But even better, start using OMS today and see what it can do for your environment.

2 comments:

Wilson328 said...: What about the amount of traffic that is generated by this near real-time monitoring? I am concerned that in large SCOM environments with thousands of agents sending data to OMS you could conceivably saturate your network pipe to Azure/OMS.; September 10, 2015 at 7:38 PM
Marnix Wolf said...: Hello Wilson328.

Thanks for your comment and good question. Let me do my best to answer it. In large SCOM environments you have basically two scenario's: Either all those systems are concentrated in one huge data center (with multiple high speed WAN/internet connections) or all these systems are dispersed over multiple geographical locations, with PER location multiple high speed WAN/internet connections.

On that account, I don't see any issue since there will be plenty of bandwidth and WAN/internet connections available for the agents to upload the collected NRT performance data.

About the amount of uploaded data when using NRT performance data collection I dare to say it won't be much at all. Yes, there is 1 MB of data (uncompressed!) per day per given NRT performance counter instance.

But... this is UNCOMPRESSED. Since it's data like numbers and some characters, this data is highly compressible. So let's asume there is a compression ratio of 60% (still on the very safe side of things I tell you). So of this 1 MB there remains compressed 0.4 MB or 410 KB.

Now comes another thing in play. This is 410 KB per server per given NRT performance counter PER DAY. But NRT data collection happens once per 10 SECONDS.
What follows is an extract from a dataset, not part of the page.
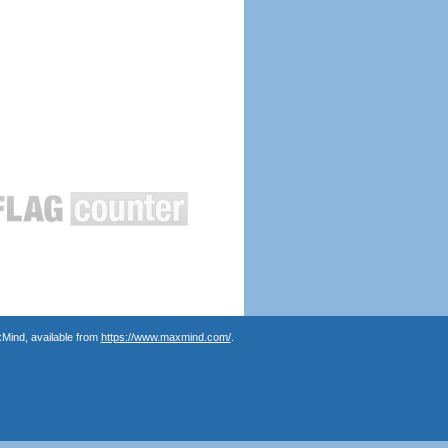
Mind, available from
https://www.maxmind.com/
.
Let's break down that 410 KB per day to one increment of 10 seconds. One day (24 hrs) consists out of 86,400 seconds. Since NRT data is collected once per 10 seconds, 86,400/10 = 8,640 times per day NRT data is collected AND uploaded to OMS.

Since we've got 410 KB of compressed data per server per given NRT performance counter PER DAY, we must divide that by the amount of times a NRT performance data collection AND upload takes place: 410/8,640 = 0.04745 KB, or 48.6 BYTES.

So we're talking here about 48.6 BYTES of compressed data per server per given NRT performance counter PER 10 seconds.

And that's an negligible amount of data. Since NRT performance data collection on many servers won't happen at the exact same time frame, I seriously doubt it will have a negative impact on the available bandwidth of the internet/WAN connections.

Cheers,
Marnix; September 13, 2015 at 10:47 AM